Gather each line in the entries that includes the string "down".

[Dataset entries]
::::

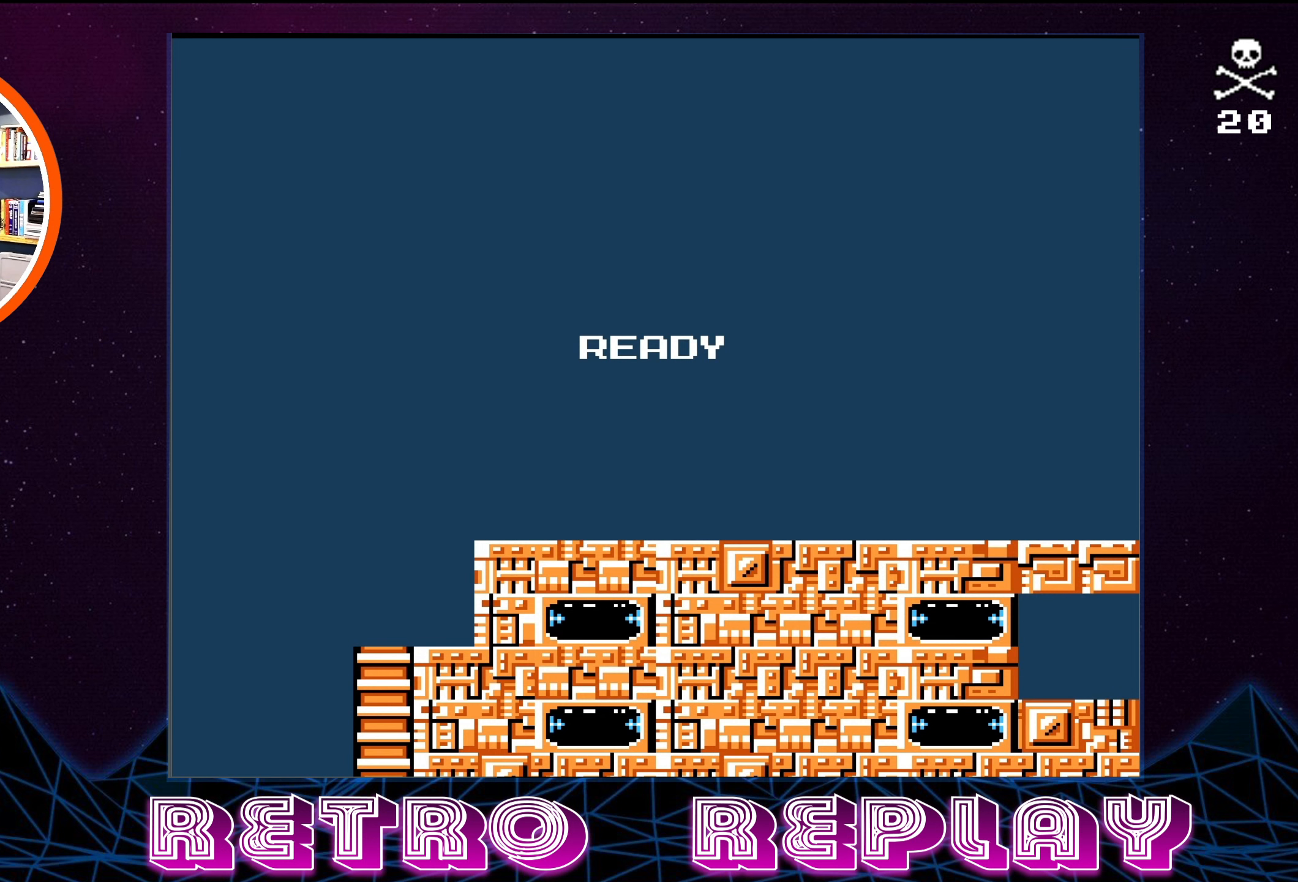
Gameplay with a controller (Nintendo layout); each line is a JSON object with the inputs held at the frame after it. "events" lists button and stick changes between this image and that frame as [ms after this image, input, new state], when the widget could be followed in between. Not read: L3 R3.
{"buttons": ["DPAD_RIGHT"], "events": [[300, "DPAD_RIGHT", "down"]]}
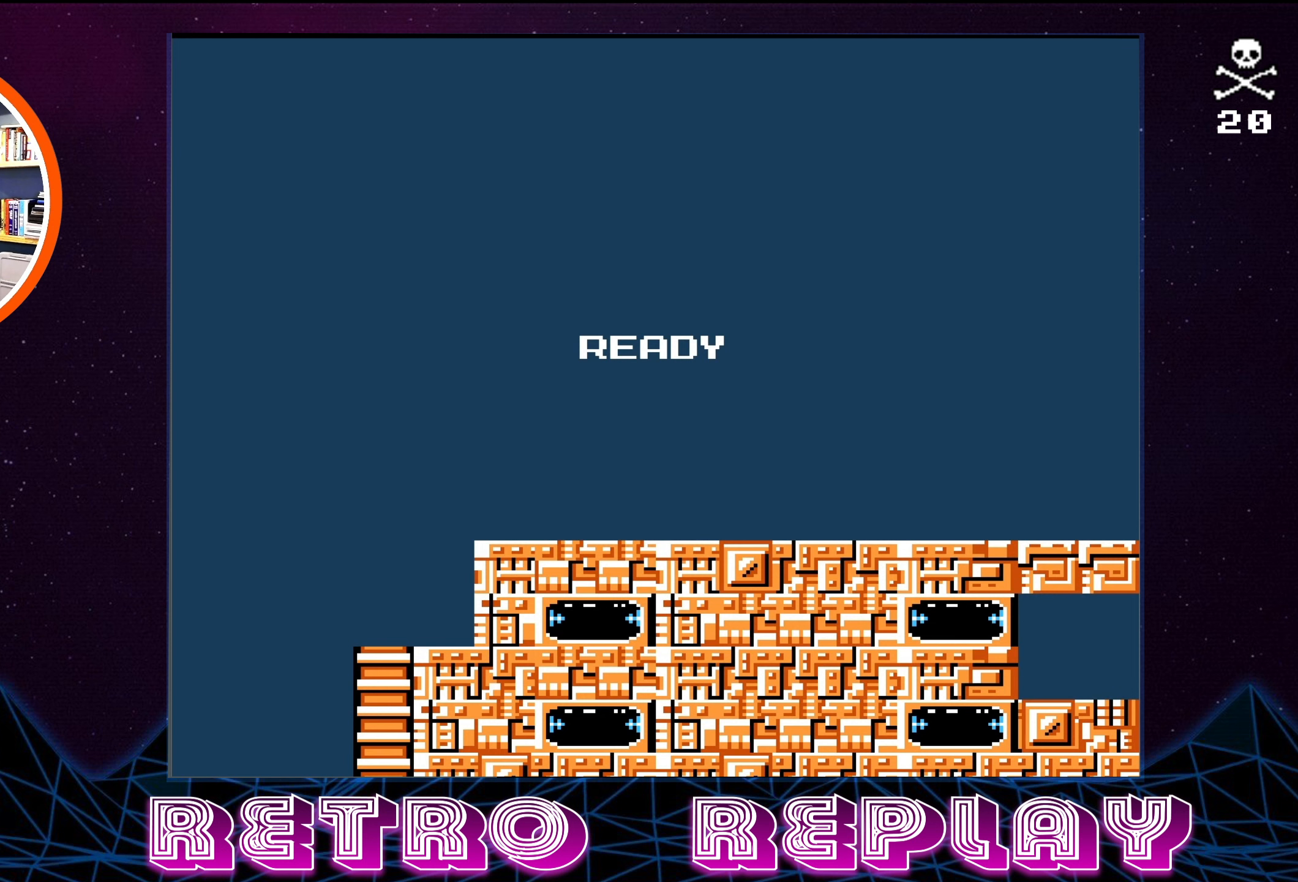
{"buttons": ["DPAD_RIGHT"], "events": [[83, "A", "down"], [233, "A", "up"]]}
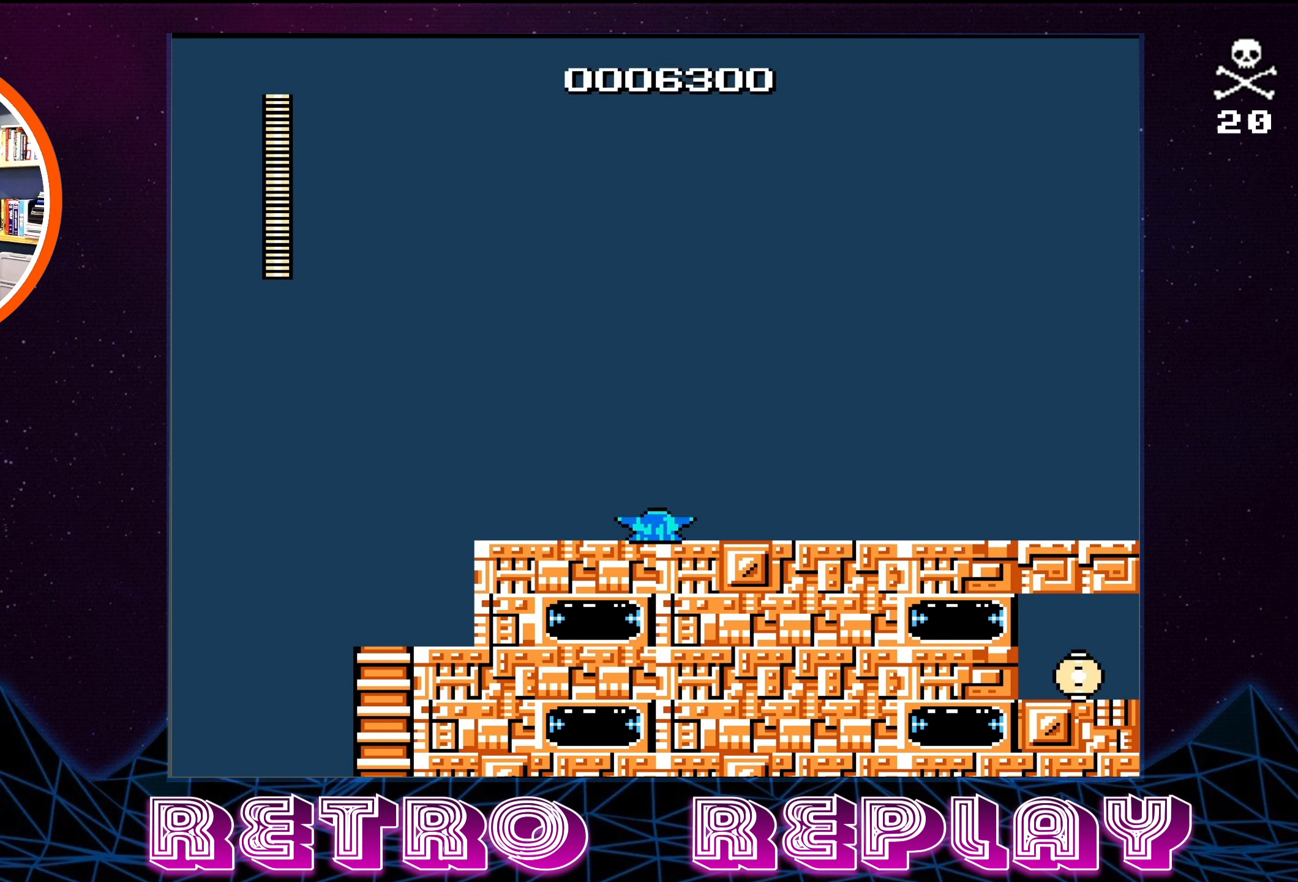
{"buttons": ["A", "DPAD_RIGHT"], "events": [[17, "A", "down"], [367, "A", "up"], [433, "A", "down"]]}
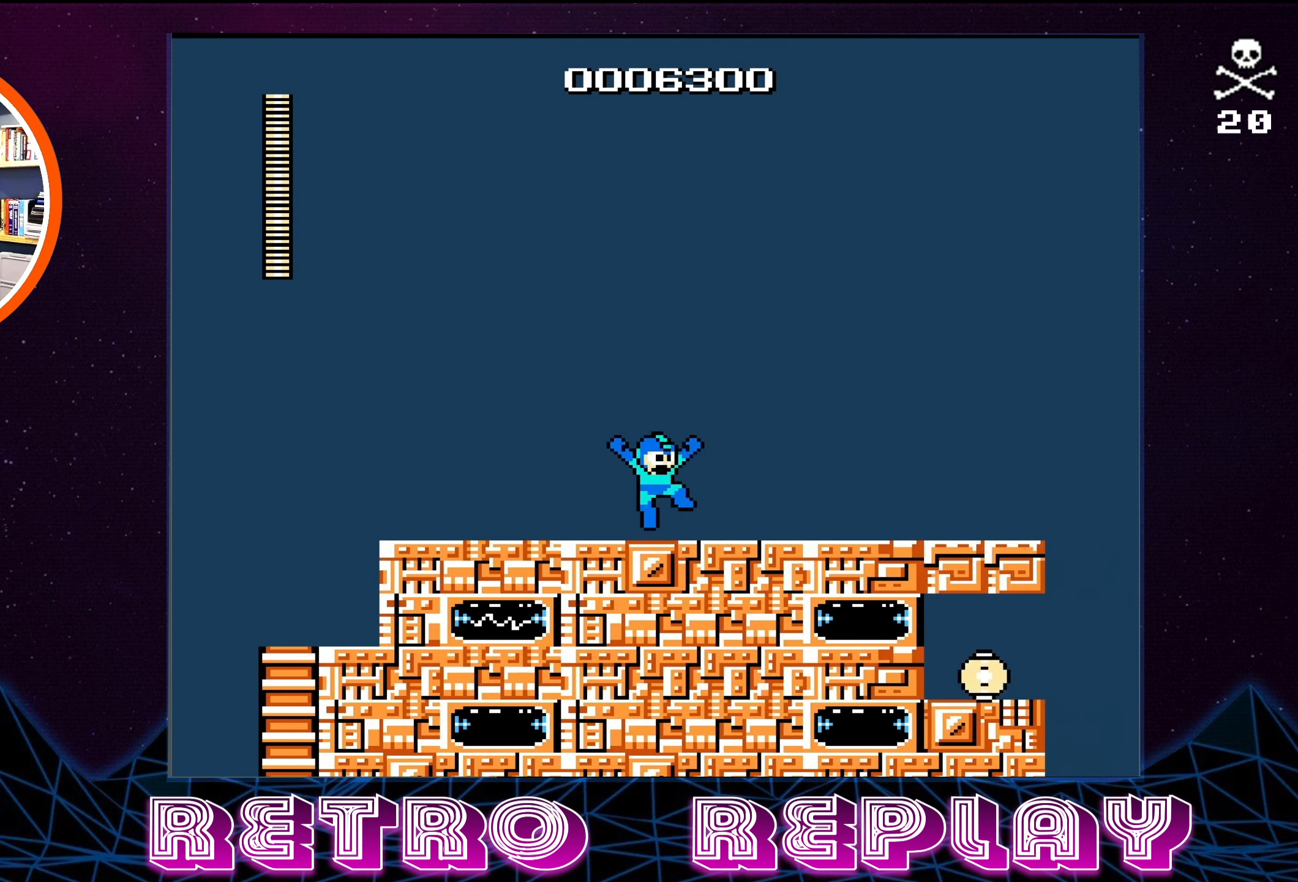
{"buttons": ["DPAD_RIGHT"], "events": [[250, "A", "up"]]}
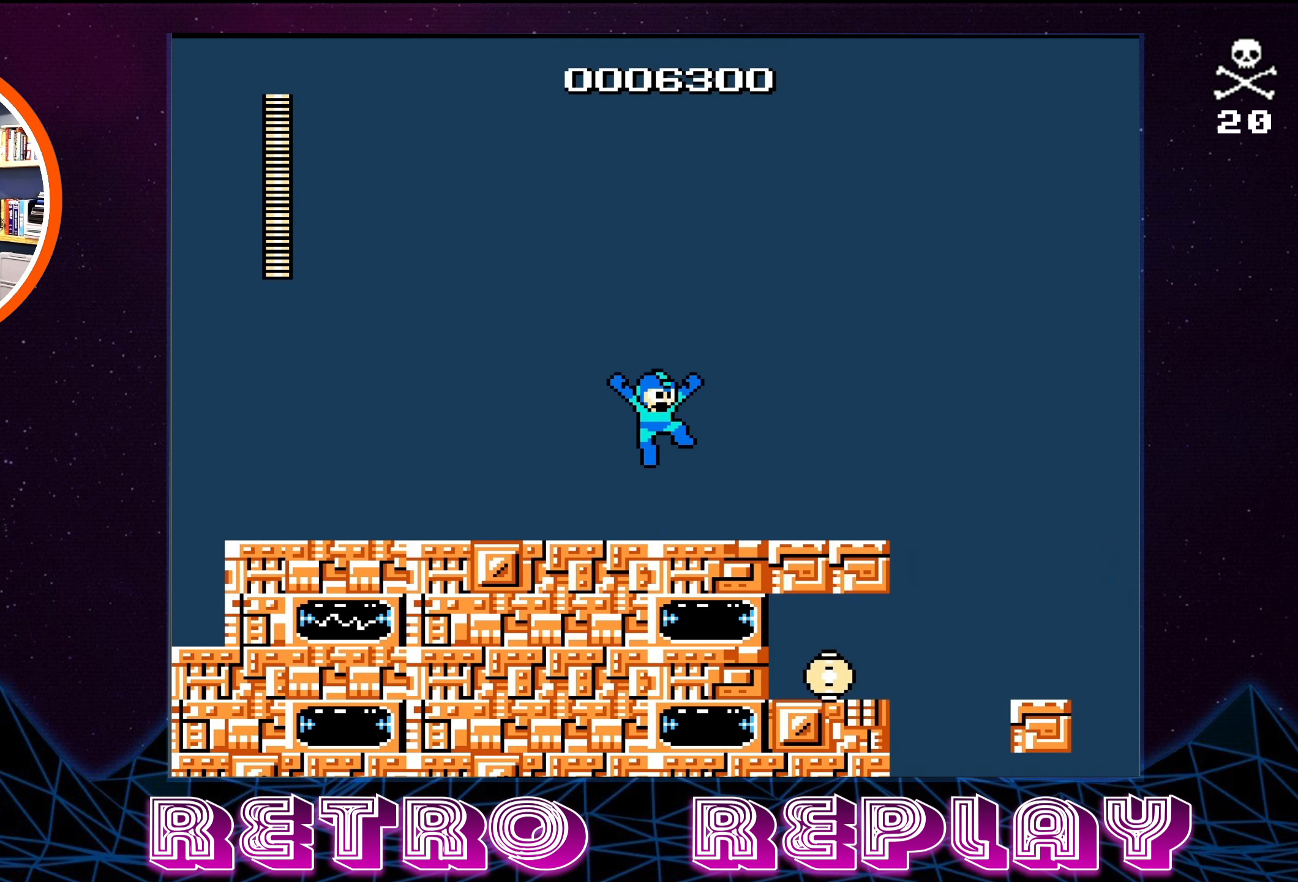
{"buttons": ["A", "DPAD_RIGHT"], "events": [[117, "A", "down"]]}
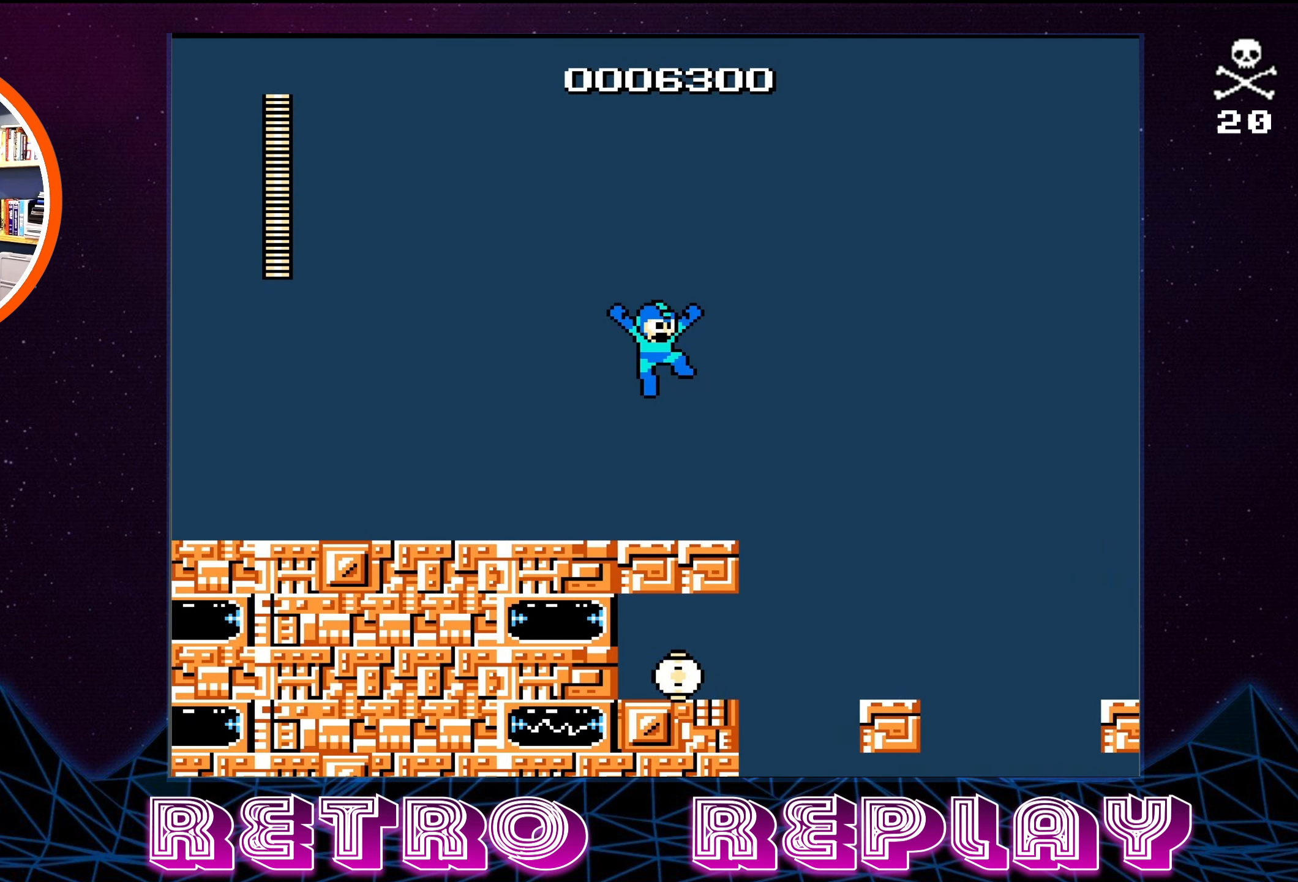
{"buttons": ["A", "DPAD_RIGHT"], "events": [[150, "DPAD_DOWN", "down"], [267, "A", "up"], [417, "A", "down"], [417, "DPAD_DOWN", "up"]]}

::::

### OUTPUT
{"buttons": ["DPAD_RIGHT"], "events": [[300, "DPAD_RIGHT", "down"]]}
{"buttons": ["DPAD_RIGHT"], "events": [[83, "A", "down"], [233, "A", "up"]]}
{"buttons": ["A", "DPAD_RIGHT"], "events": [[17, "A", "down"], [367, "A", "up"], [433, "A", "down"]]}
{"buttons": ["A", "DPAD_RIGHT"], "events": [[117, "A", "down"]]}
{"buttons": ["A", "DPAD_RIGHT"], "events": [[150, "DPAD_DOWN", "down"], [267, "A", "up"], [417, "A", "down"], [417, "DPAD_DOWN", "up"]]}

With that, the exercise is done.